Esta situação deveu-se ao Aparece ter sido obrigado a deixar o espaço que ocupava no piso 01 do Centro de Saúde de Sete Rios, em Lisboa, por este local ter sido transformado num covidário em agosto de 2020, passando o atendimento para salas dispersas, o que obriga os jovens a cruzarem-se com os outros utentes, uma situação que “prejudicou imenso todos os indicadores do Aparece”, nomeadamente a acessibilidade, a confidencialidade e a privacidade e o bem-estar dos adolescentes.
Até há três anos, a sala de espera estava sempre “cheia de adolescentes” e a procura “era imensa”, mas desde então as consultas do dia tiveram uma quebra de mais de 50%, salientou a impulsionadora do Aparece, o único “Youth Friendly Service” em Portugal, que tem sido uma referência nacional para adolescentes, famílias, e profissionais de saúde.

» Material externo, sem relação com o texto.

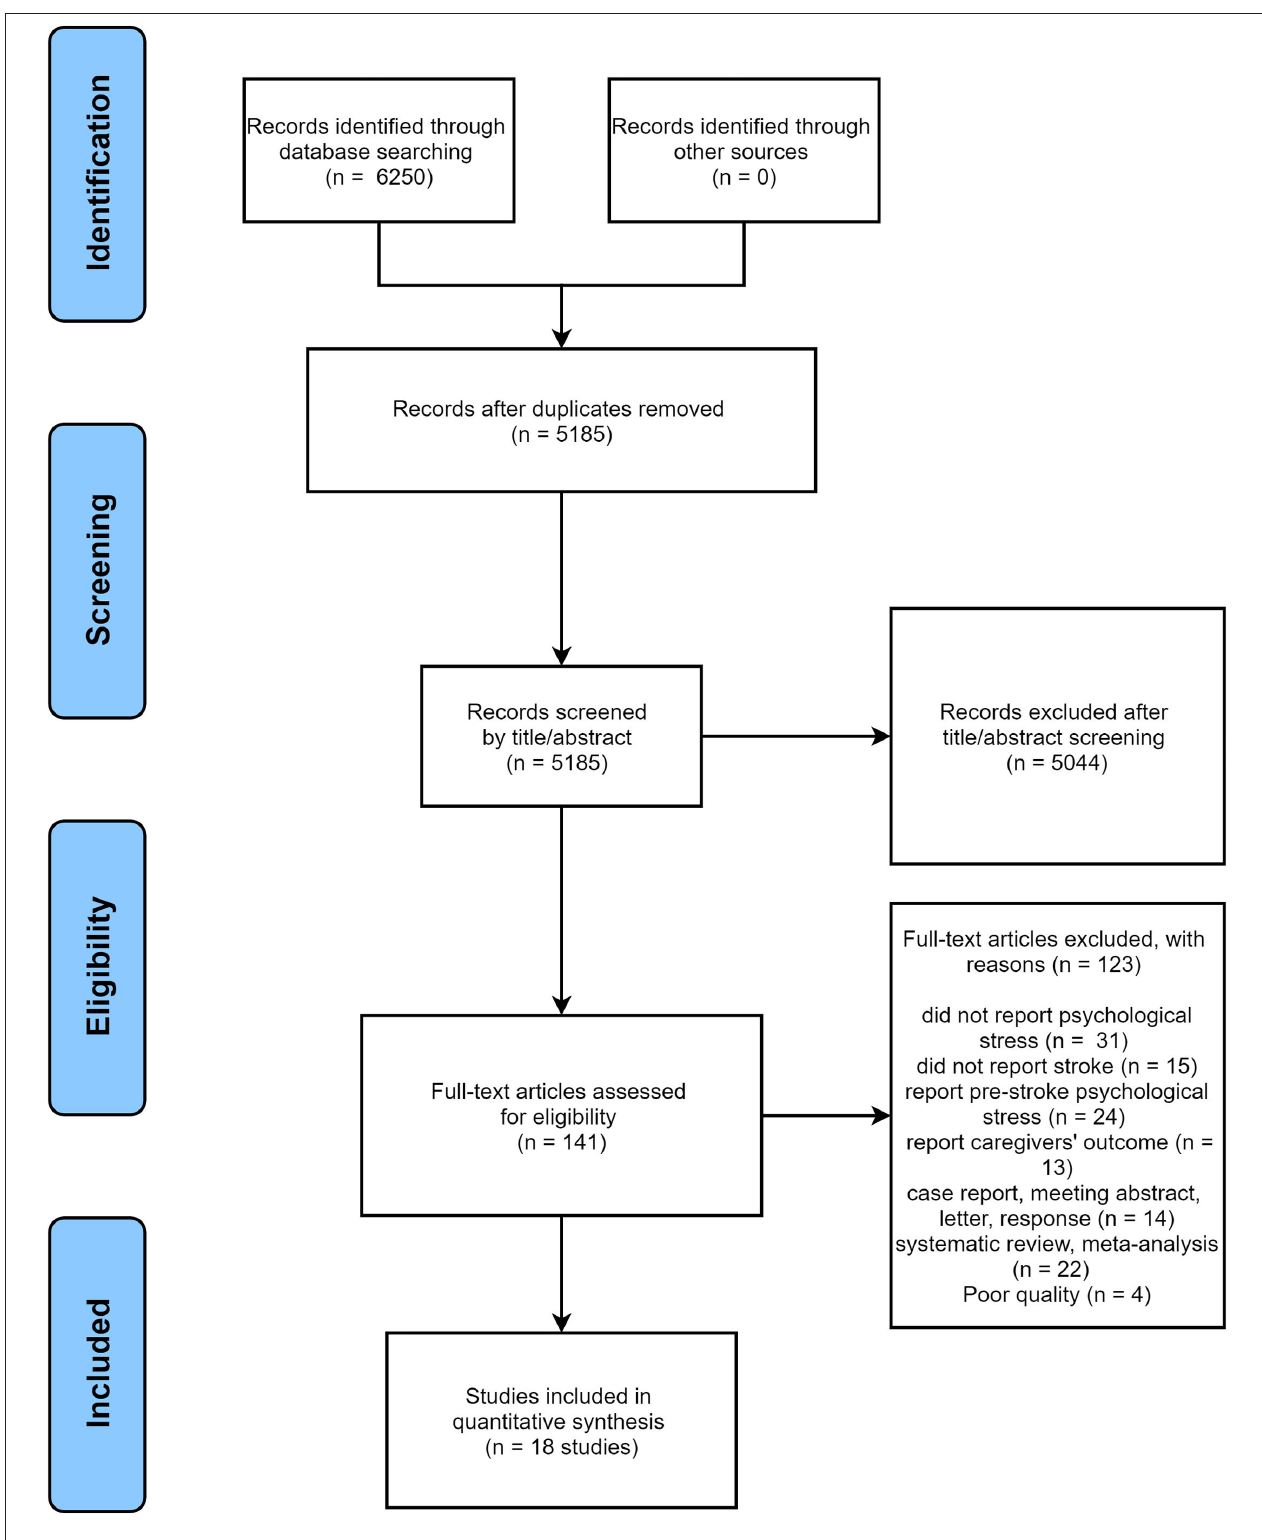
FIGURE 1 | Flow diagram of study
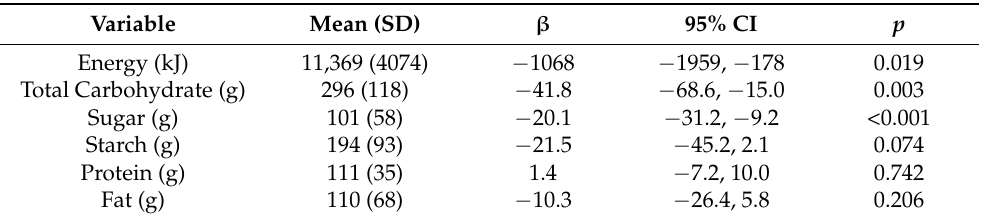
Table 4. Mean intakes of habitual energy and macronutrients as reported by the 24-h dietary records and their associations with carbohydrate taste detection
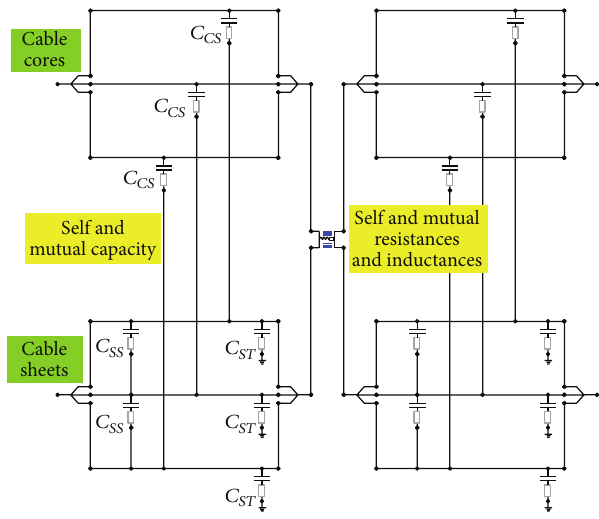
Figure 6: The final model for a section of the MV cable.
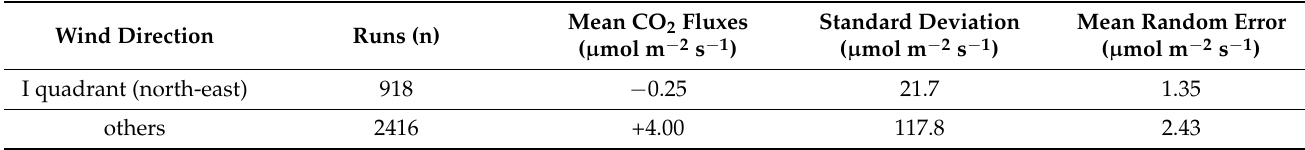
Figure 8. Percentage frequency distribution of CO 2 fluxes in the 10 ◦ sectors for runs in unstable (left) and neutral (right) conditions, respectively. CO 2 fluxes are divided in uptake (white), moderate emission (grey), and higher emission (black). Table 2. Comparison between mean hourly CO 2 fluxes, as measured during the whole experimental period, in function of wind direction (one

“Neste momento, continuamos a ter imensas consultas e imensa procura, mas com características diferentes, com consultas programadas”, sendo que a génese do centro era ser “um centro de porta aberta, com uma grande acessibilidade para os adolescentes”.
Por outro lado, a equipa, constituída por dois médicos, enfermeira, psicóloga e administrativa, também foi muito reduzida, o que, apesar do grande esforço que faz, se reflete no tempo de espera para consulta programada, que passou de menos 48 horas para um mês em três anos.
“Já fomos 13 médicos, passamos para seis, para quatro, e agora estamos dois. Eu estou a tempo inteiro, com 30 horas, e o outro colega com quatro horas, o que é claramente inferior ao desejável”, sublinhou.
De acordo com a médica, as situações dos jovens que chegam ao Aparece são muito problemáticas e vão desde situações familiares complexas, consumos, problemas de comportamento alimentar, violência, distúrbios mentais.
“Há outras situações que não são complexas, mas são necessidades do dia-a-dia do adolescente que, se não forem respondidas, claramente vão ter problemáticas muito mais complicadas”, disse, dando como exemplo a contraceção de emergência.
“É um método que usam muito e que tem que ser dada nas primeiras 24 horas. Se não tiverem resposta, a probabilidade de poderem ter uma gravidez não desejada é alta”, disse, rematando: “É uma pena que se deixe fechar um serviço como estes”.
Ao longo dos últimos 24 anos, o centro tem realizado cerca de 5.000 consultas por ano, com um crescimento anual sustentado de 15% de novas consultas, e a vinculação dos adolescentes ao Aparece é comprovada pelo facto de muitos efetuarem a sua vigilância durante 12 anos.